Some conditional code is now more efficient.
Relevant logs and/or screenshots
In the cclasses unit under aarch64-linux (-O4) - before:
.section .text.n_cclasses$_$tbitset_$__$$_isset$longint$$boolean,"ax"
.balign 8
.globl CCLASSES$_$TBITSET_$__$$_ISSET$LONGINT$$BOOLEAN
.type CCLASSES$_$TBITSET_$__$$_ISSET$LONGINT$$BOOLEAN,@function
CCLASSES$_$TBITSET_$__$$_ISSET$LONGINT$$BOOLEAN:
.Lc804:
...
and w0,w0,#1
cmp w0,#0
cset w0,ne
b .Lj1274
After:
.section .text.n_cclasses$_$tbitset_$__$$_isset$longint$$boolean,"ax"
.balign 8
.globl CCLASSES$_$TBITSET_$__$$_ISSET$LONGINT$$BOOLEAN
.type CCLASSES$_$TBITSET_$__$$_ISSET$LONGINT$$BOOLEAN,@function
CCLASSES$_$TBITSET_$__$$_ISSET$LONGINT$$BOOLEAN:
.Lc804:
...
tst w0,#1
cset w0,ne
b .Lj1274
In the sysutils unit - before:
...
.Lj163:
...
and x1,x1,#1
cbz w1,.Lj162
.Lj166:
...
After - in this situation, the post-peephole optimisation is different. Originally it was and/cmp/b.eq and was changed to and/cbz, but now it's tst/b.eq (with tst made from converting and/cmp) being changed to tbz:
...
.Lj163:
...
tbz x1,#0,.Lj162
.Lj166:
...
A common change that appears under aarch64-linux (-O4) in the classes unit - before:
...
.Lj42:
and x0,x20,#63
cbz x0,.Lj46
...
After:
...
.Lj42:
tst x20,#63
b.eq .Lj46
...
Though the instruction count is the same, it reduces the number of registers used.

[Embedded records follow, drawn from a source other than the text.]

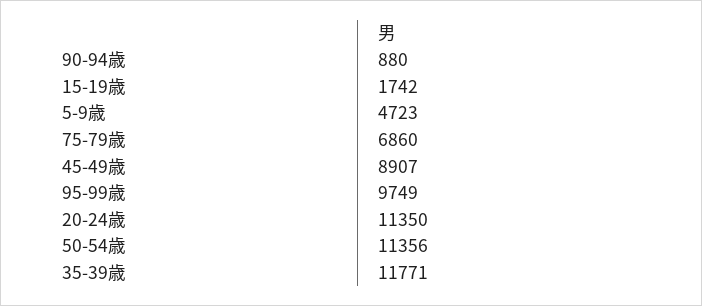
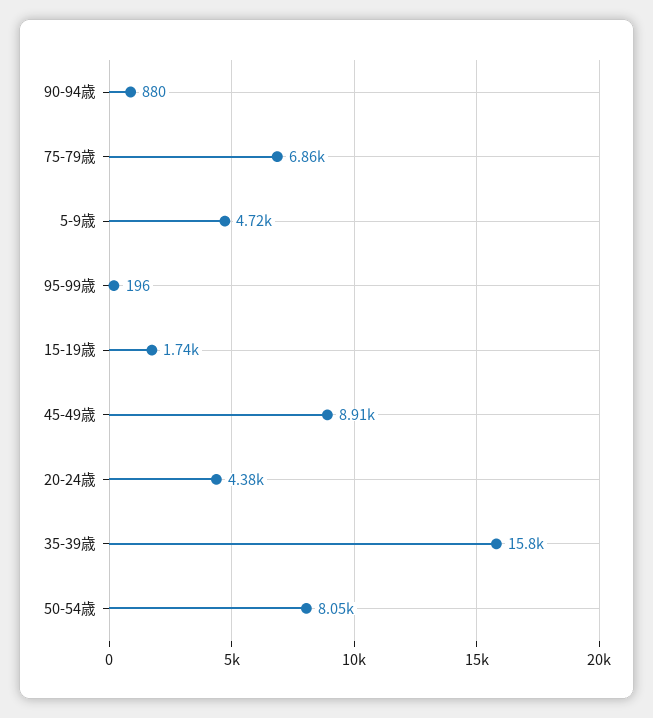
  {
    "90-94歳": 880,
    "15-19歳": 1742,
    "5-9歳": 4723,
    "75-79歳": 6860,
    "45-49歳": 8907,
-   "95-99歳": 9749,
+   "95-99歳": 196,
-   "20-24歳": 11350,
+   "20-24歳": 4380,
-   "50-54歳": 11356,
+   "50-54歳": 8050,
-   "35-39歳": 11771
+   "35-39歳": 15800
  }

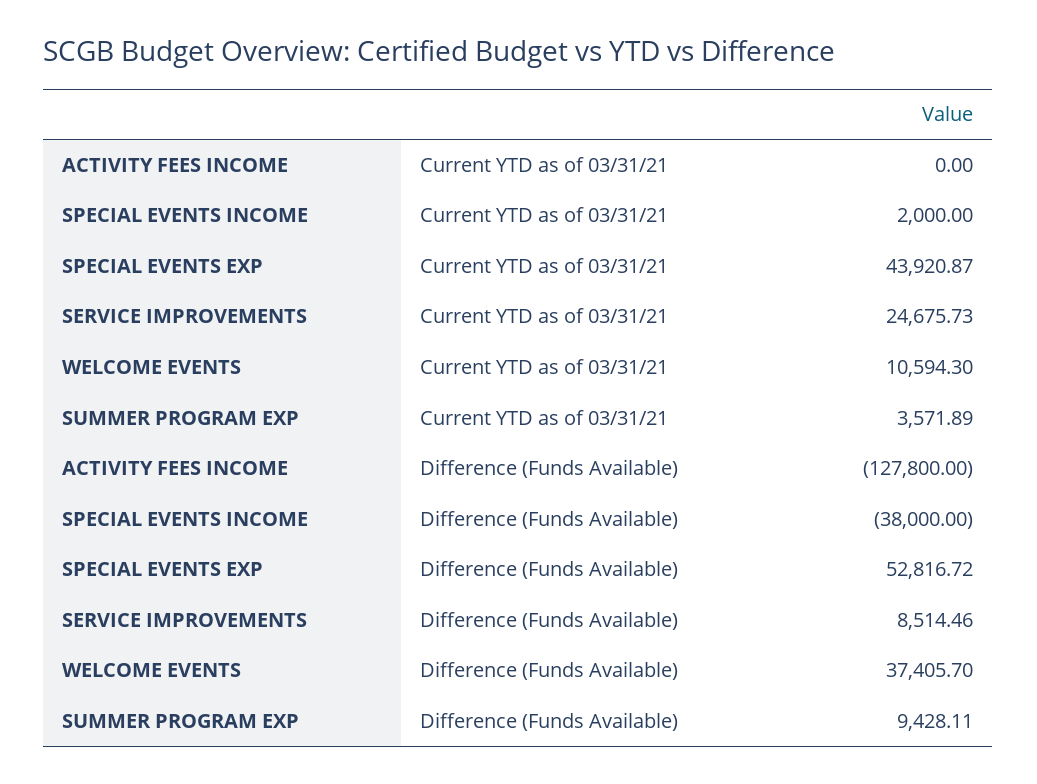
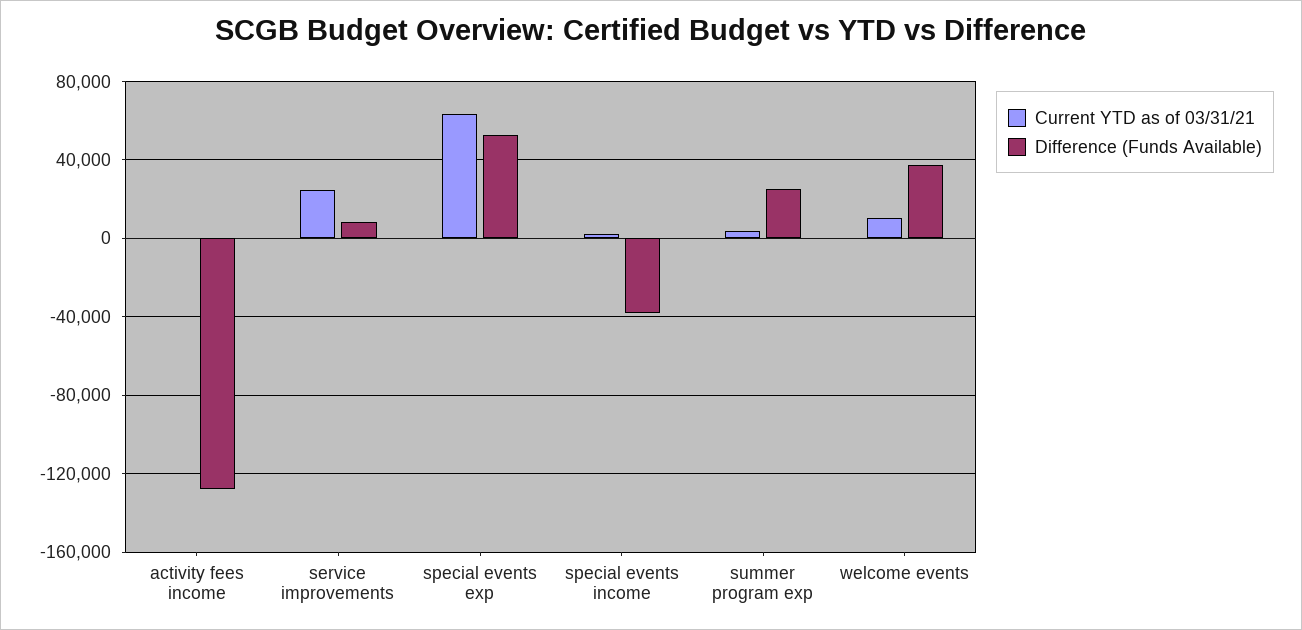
  {
    "Current YTD as of 03/31/21": {
      "ACTIVITY FEES INCOME": 0,
      "SPECIAL EVENTS INCOME": 2000,
-     "SPECIAL EVENTS EXP": 43920.87,
+     "SPECIAL EVENTS EXP": 65000,
      "SERVICE IMPROVEMENTS": 24675.73,
      "WELCOME EVENTS": 10594.3,
      "SUMMER PROGRAM EXP": 3571.89
    },
    "Difference (Funds Available)": {
      "ACTIVITY FEES INCOME": -127800,
      "SPECIAL EVENTS INCOME": -38000,
      "SPECIAL EVENTS EXP": 52816.72,
      "SERVICE IMPROVEMENTS": 8514.46,
      "WELCOME EVENTS": 37405.7,
-     "SUMMER PROGRAM EXP": 9428.11
+     "SUMMER PROGRAM EXP": 25000
    }
  }

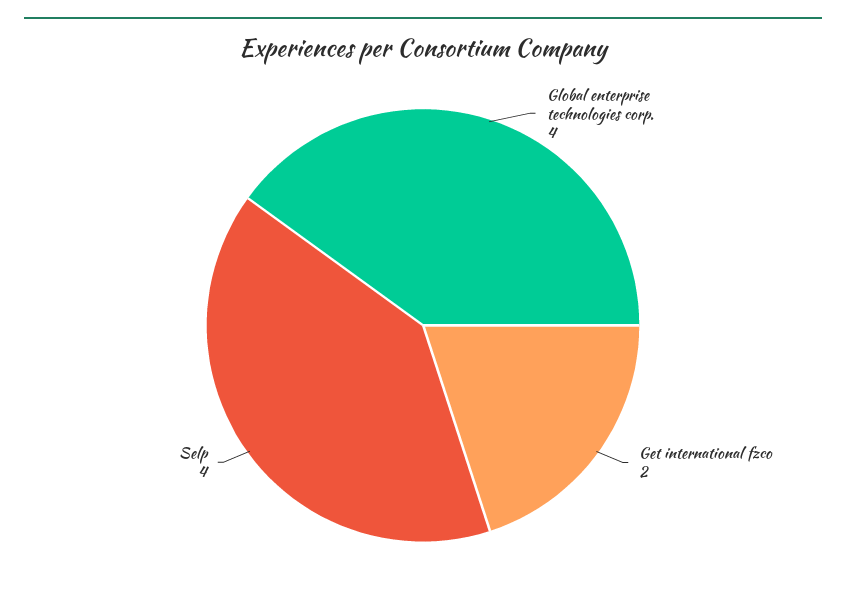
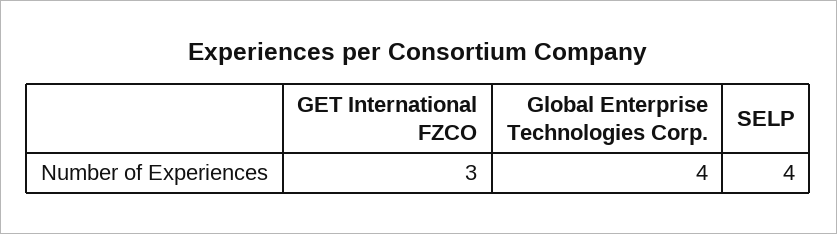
  {
    "Global enterprise technologies corp.": 4,
-   "Get international fzco": 2,
+   "Get international fzco": 3,
    "Selp": 4
  }

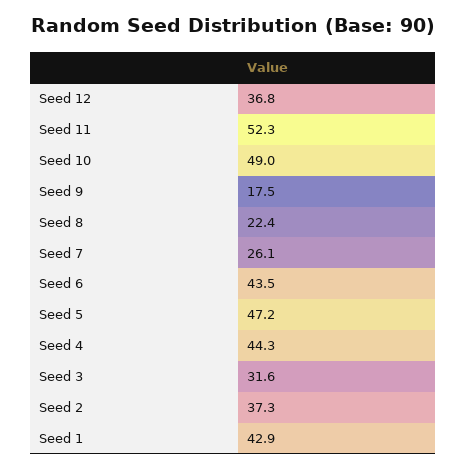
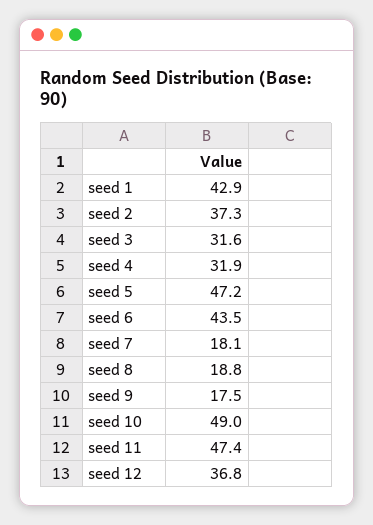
  {
    "Seed 12": 36.8,
-   "Seed 11": 52.3,
+   "Seed 11": 47.4,
    "Seed 10": 49,
    "Seed 9": 17.5,
-   "Seed 8": 22.4,
+   "Seed 8": 18.8,
-   "Seed 7": 26.1,
+   "Seed 7": 18.1,
    "Seed 6": 43.5,
    "Seed 5": 47.2,
-   "Seed 4": 44.3,
+   "Seed 4": 31.9,
    "Seed 3": 31.6,
    "Seed 2": 37.3,
    "Seed 1": 42.9
  }

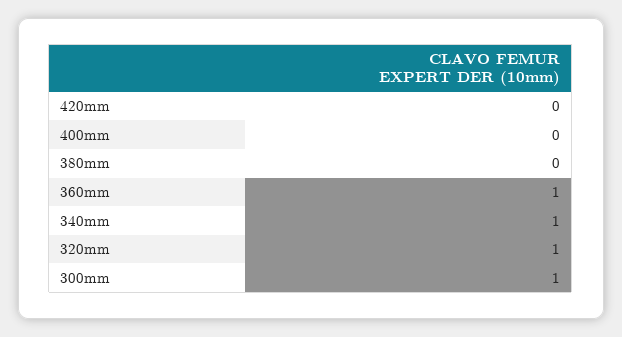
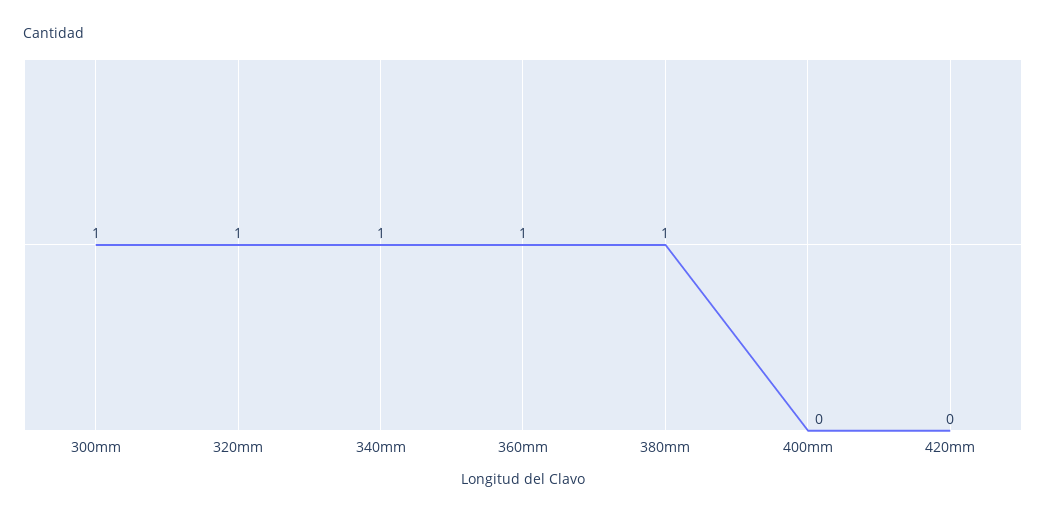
  {
    "420mm": 0,
    "400mm": 0,
-   "380mm": 0,
+   "380mm": 1,
    "360mm": 1,
    "340mm": 1,
    "320mm": 1,
    "300mm": 1
  }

For the OptPass2TST optimisation, this is to catch a couple of instances where after an AND/CMP/B.c triplet is converted into TST/B.c pair, an instruction identical to the original AND appears after the conditional jump, most likely with the same destination register as the one that was deallocated. In this instance, converting the TST into an ANDS removes an additional instruction. For the classes example - before:
...
.Lj42:
and x0,x20,#63
cbz x0,.Lj46
and x0,x20,#63
...
After (without OptPass2TST):
...
.Lj42:
tst x20,#63
b.eq .Lj46
and x0,x20,#63
...
After (with OptPass2TST):
...
.Lj42:
ands x0,x20,#63
b.eq .Lj46
...
The fpttfsubsetter unit has a similar example.
To show arm-linux some love - in the classes unit - before:
...
.Lj137:
ldr r1,[r0, #12]
ands r1,r1,#31
beq .Lj142
ldr r2,[r0, #12]
and r1,r2,#31
...
AFter:
...
.Lj137:
ldr r1,[r0, #12]
tst r1,#31
beq .Lj142
ldr r2,[r0, #12]
and r1,r2,#31
...
Turning ANDS into TST is a common change, and while it doesn't give a direct saving (unless you count the microwatts of power saved from not writing to a register), it can permit future optimisations. In this case, r1 will retain the value referenced by [r0, #12], so the second LDR instruction could be changed to mov r2,r1 and permit some register simplification (e.g. by changing what is now a MOV/AND combination to and r1,r1,#31.